People aren’t generally lazy. They simply aren’t motivated to do the thing they’re trying to force themselves to do. Understanding WHY they’re unmotivated is the only way forward.
On YouTube, compilation videos about “motivation” are really popular. When you first hear a rousing speech asking, “How bad do you want it?” paired with inspiring workout footage… you get all pumped to crush the day.
After several repeats of that video, the effect wears off, and you have to search for new inspirational videos. Each one motivates you for a few days until the effect wears off, and you begin your search again.
The lesson many take away from this is that motivation is over-rated. I somewhat agree.
But motivation isn’t useless.
Motivation and your lack of motivation can be important gateways to greater self-understanding and self-mastery.
We’re all motivated to do something, even if it’s just lounging around or watching the latest episode of Game of Thrones.
The problem isn’t motivation, per se.
It’s figuring out WHY you’re not motivated.
THAT is the key to self-mastery.
The long-term solution is NOT just beating yourself up and forcing yourself to do it anyway.
The long-term solution is also NOT simply in setting up habits and disciplining yourself to follow through on the habits like a good soldier.

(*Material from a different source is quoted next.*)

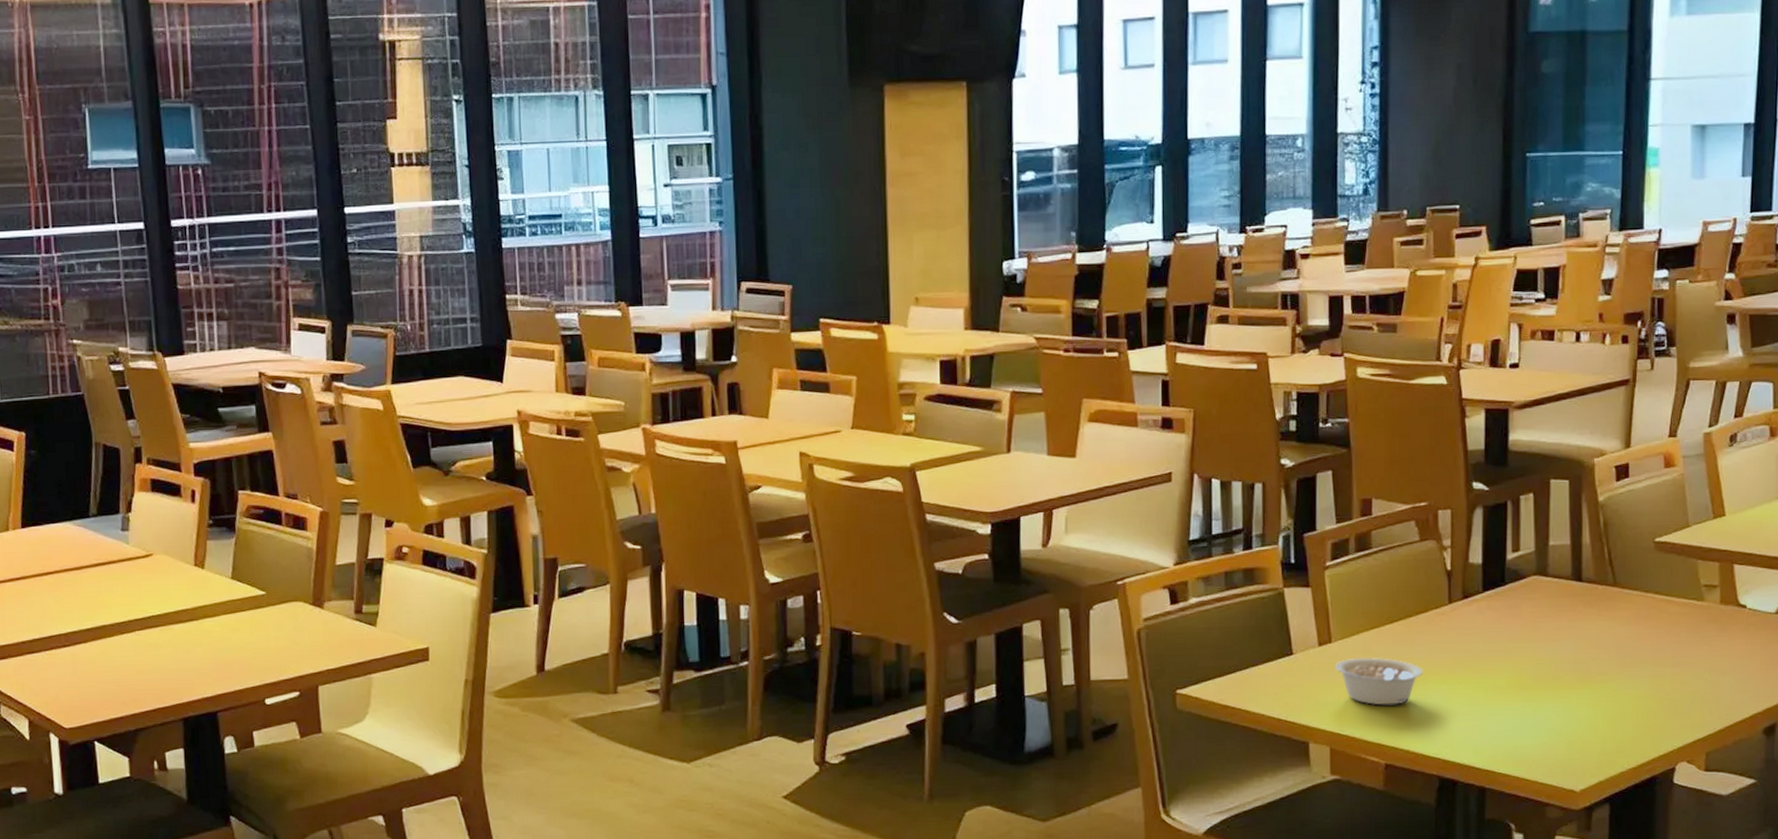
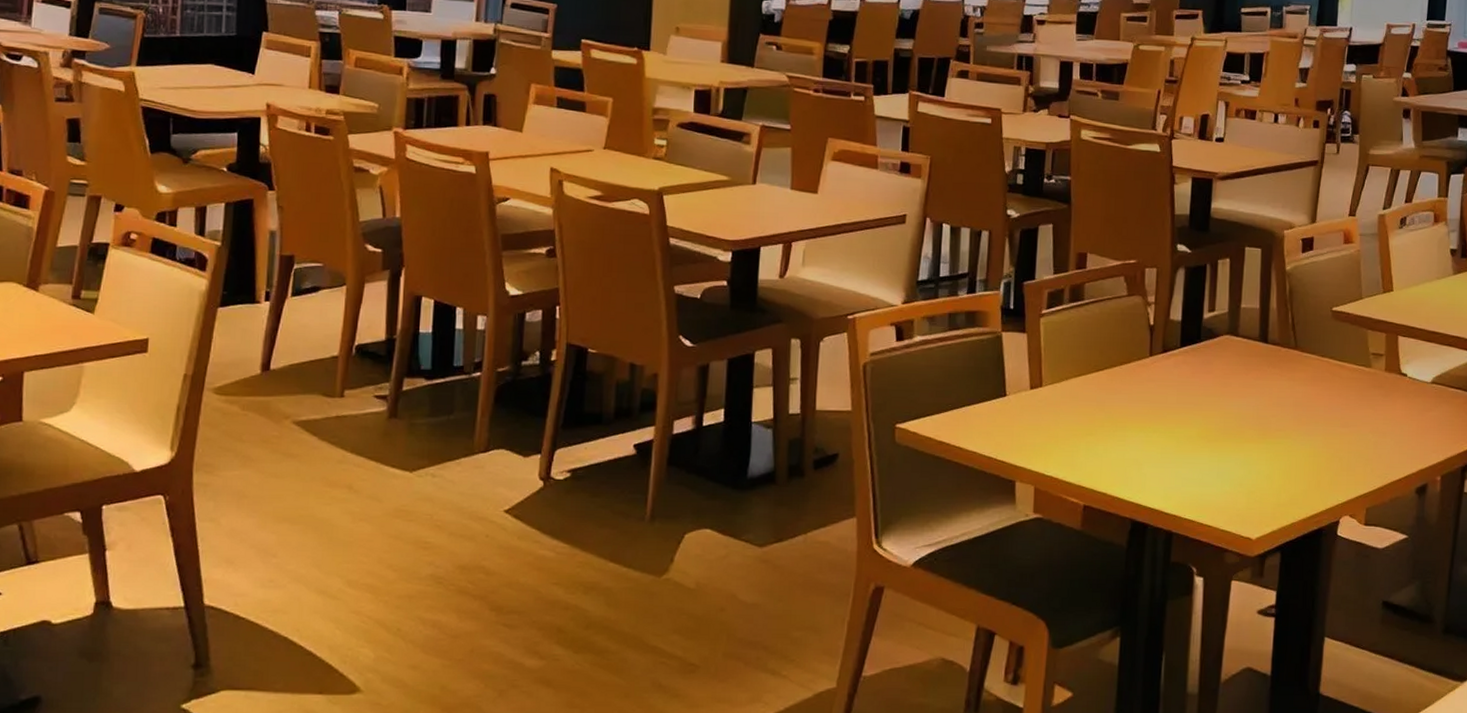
legume: present [1335,657,1423,705] -> none [1044,402,1123,450]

Yes, the habits and discipline might finally get you to do the thing… but at the price of increased neurotic load, more psycho-somatic numbing and blindness, and the overall loss of greater self-understanding.
Often, the lack of motivation is a result of one of two things — either the thing is too easy and hence boring, or it’s too difficult or daunting.
So the trick is to make it either more challenging or easier.
Almost every time you’re struggling to get MOTIVATED to follow through with a RATIONAL goal, it’s because you perceive it as being either too hard or too easy.
The way forward is understanding WHY you think it’s too hard or too easy.
After that, it’s a simple matter of either breaking it down into smaller chunks (making it easier) or adding complexity to it (making it more challenging).
Btw, the WHY question is always tougher and more rewarding than the HOW.